■ WHAT YOU HAVE TO DO:
Print the data exactly. Pictures stay out.
[[ EXERCISE DATA open ]]
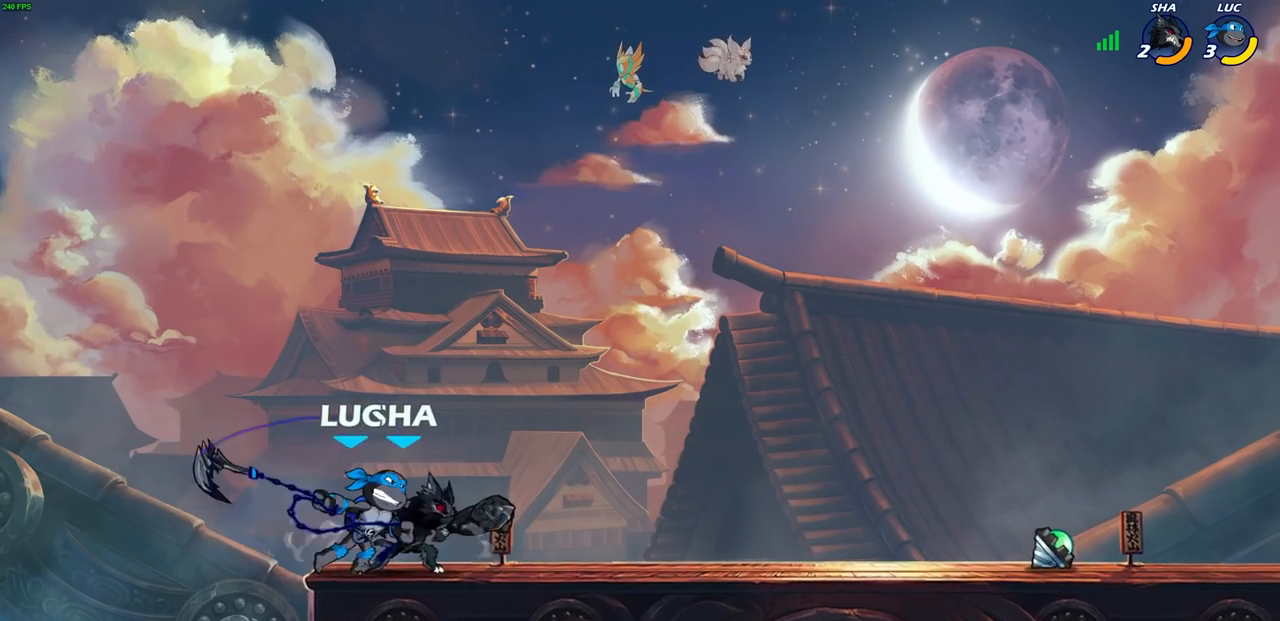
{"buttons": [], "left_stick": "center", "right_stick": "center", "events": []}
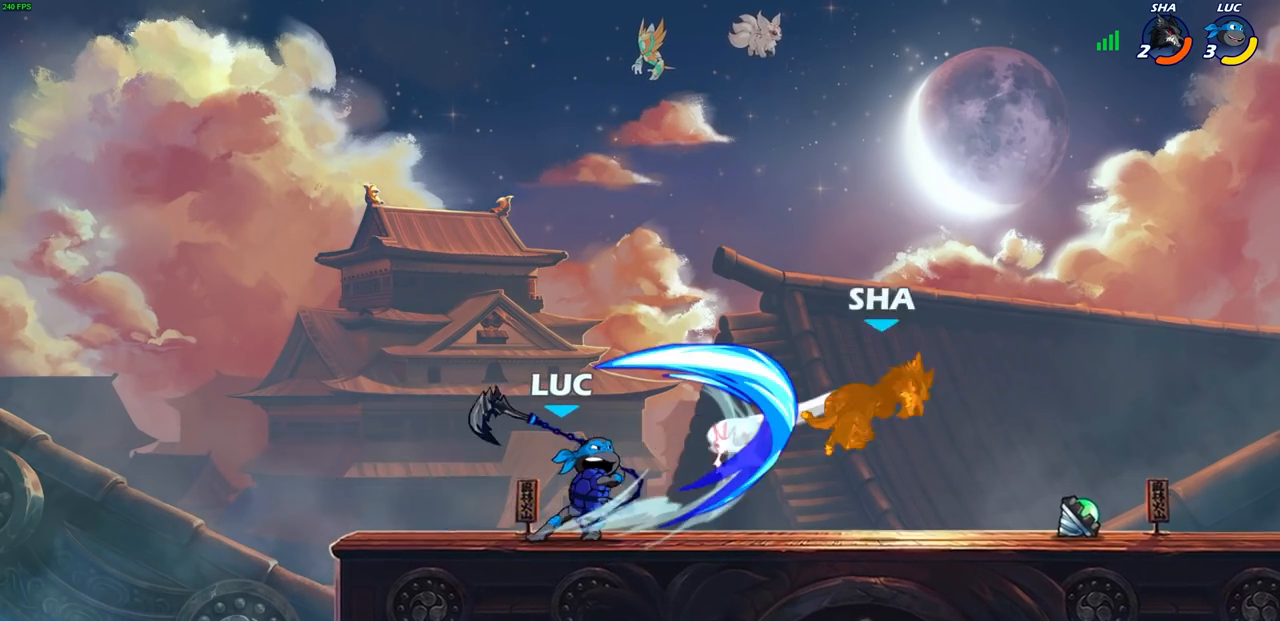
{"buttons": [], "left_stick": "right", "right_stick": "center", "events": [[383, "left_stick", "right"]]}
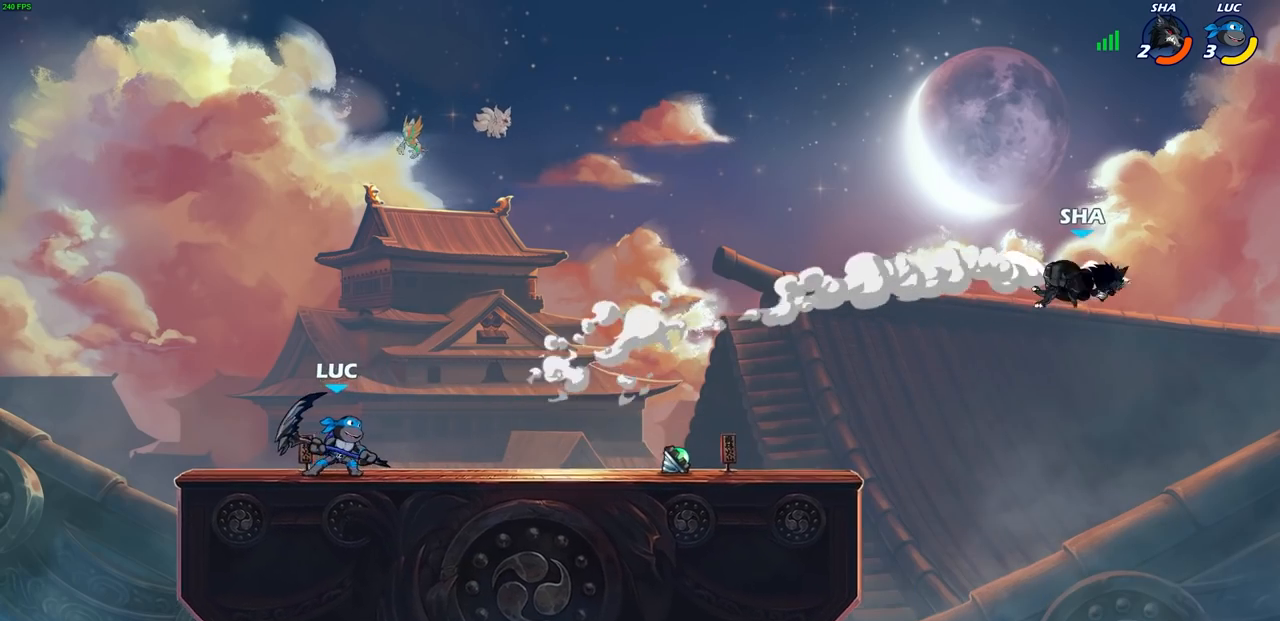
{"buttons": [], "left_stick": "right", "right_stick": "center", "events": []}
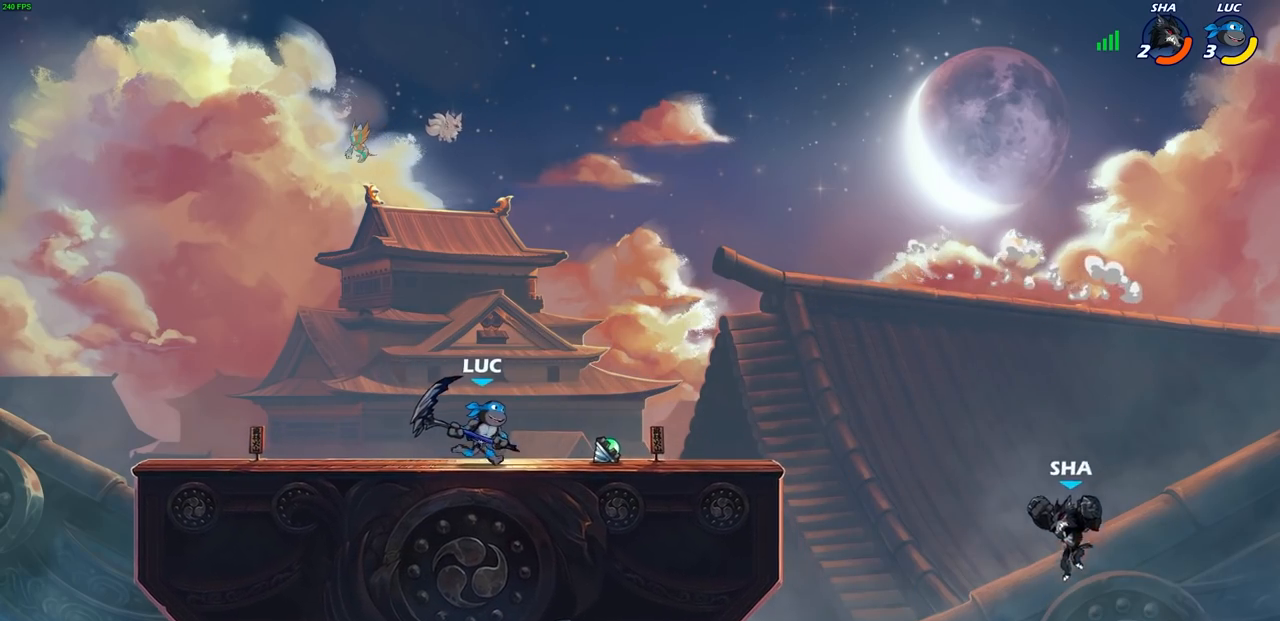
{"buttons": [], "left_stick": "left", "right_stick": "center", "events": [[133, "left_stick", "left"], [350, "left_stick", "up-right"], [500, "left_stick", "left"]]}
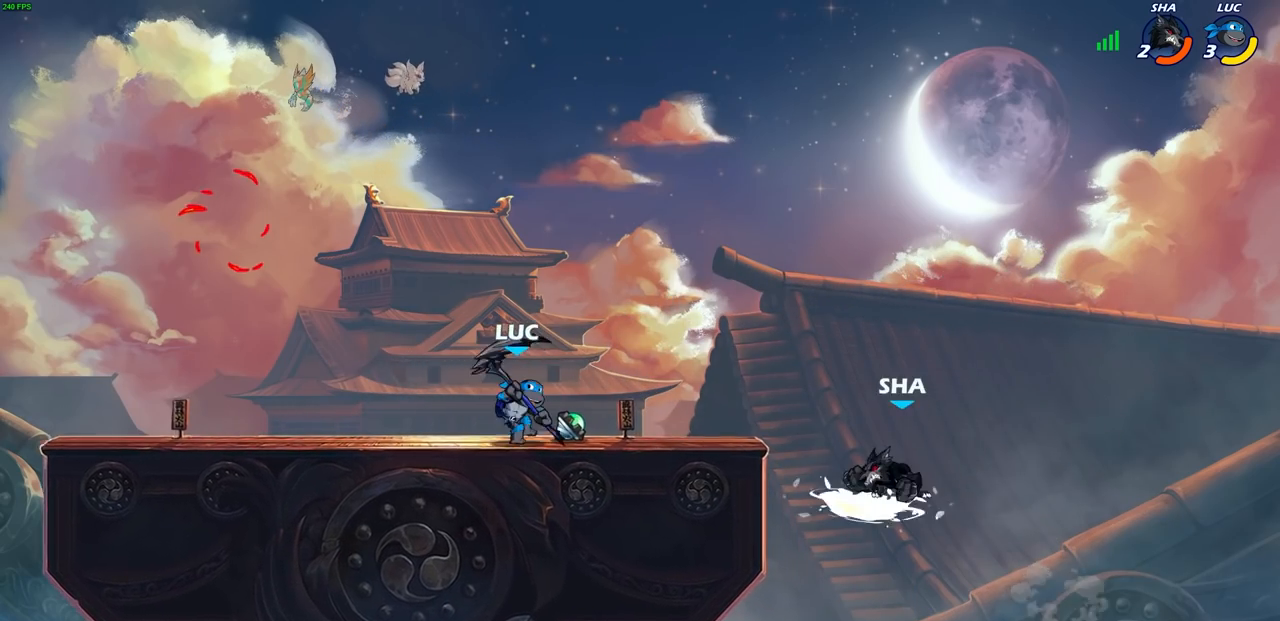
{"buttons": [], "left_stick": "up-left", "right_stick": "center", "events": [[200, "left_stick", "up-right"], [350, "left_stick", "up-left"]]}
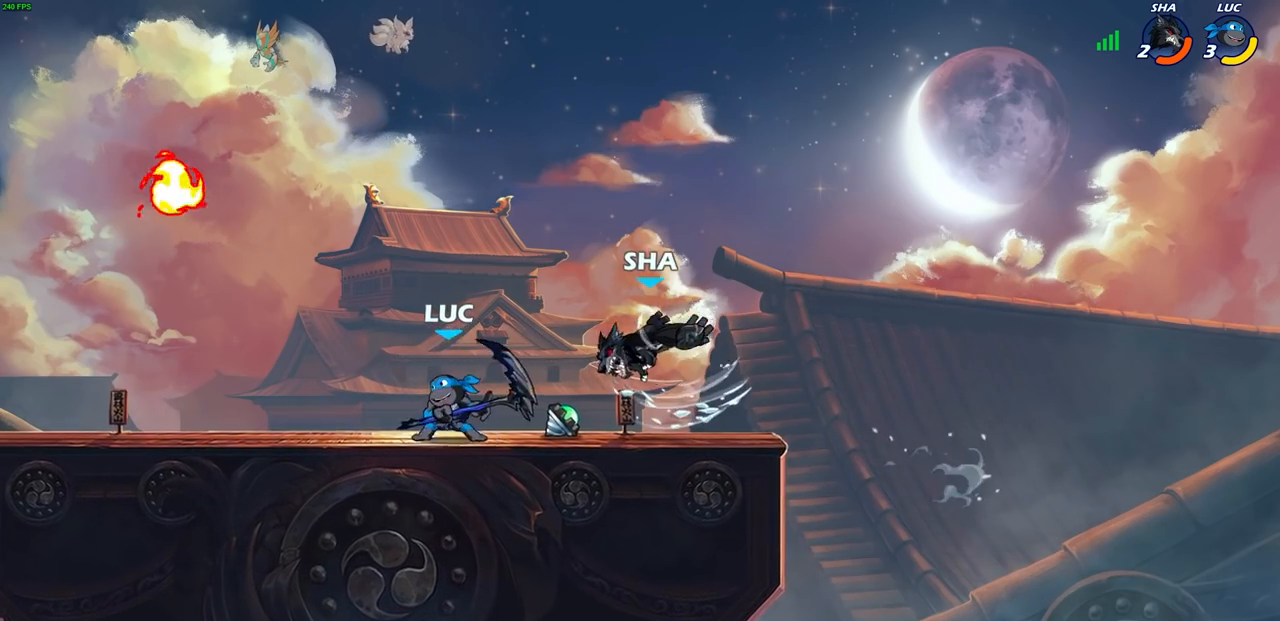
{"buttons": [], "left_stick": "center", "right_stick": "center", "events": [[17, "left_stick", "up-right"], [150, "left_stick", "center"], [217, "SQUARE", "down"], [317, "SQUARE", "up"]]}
[[ EXERCISE DATA closed ]]
■ WORKED SOLUTION:
{"buttons": [], "left_stick": "center", "right_stick": "center", "events": []}
{"buttons": [], "left_stick": "right", "right_stick": "center", "events": [[383, "left_stick", "right"]]}
{"buttons": [], "left_stick": "right", "right_stick": "center", "events": []}
{"buttons": [], "left_stick": "left", "right_stick": "center", "events": [[133, "left_stick", "left"], [350, "left_stick", "up-right"], [500, "left_stick", "left"]]}
{"buttons": [], "left_stick": "up-left", "right_stick": "center", "events": [[200, "left_stick", "up-right"], [350, "left_stick", "up-left"]]}
{"buttons": [], "left_stick": "center", "right_stick": "center", "events": [[17, "left_stick", "up-right"], [150, "left_stick", "center"], [217, "SQUARE", "down"], [317, "SQUARE", "up"]]}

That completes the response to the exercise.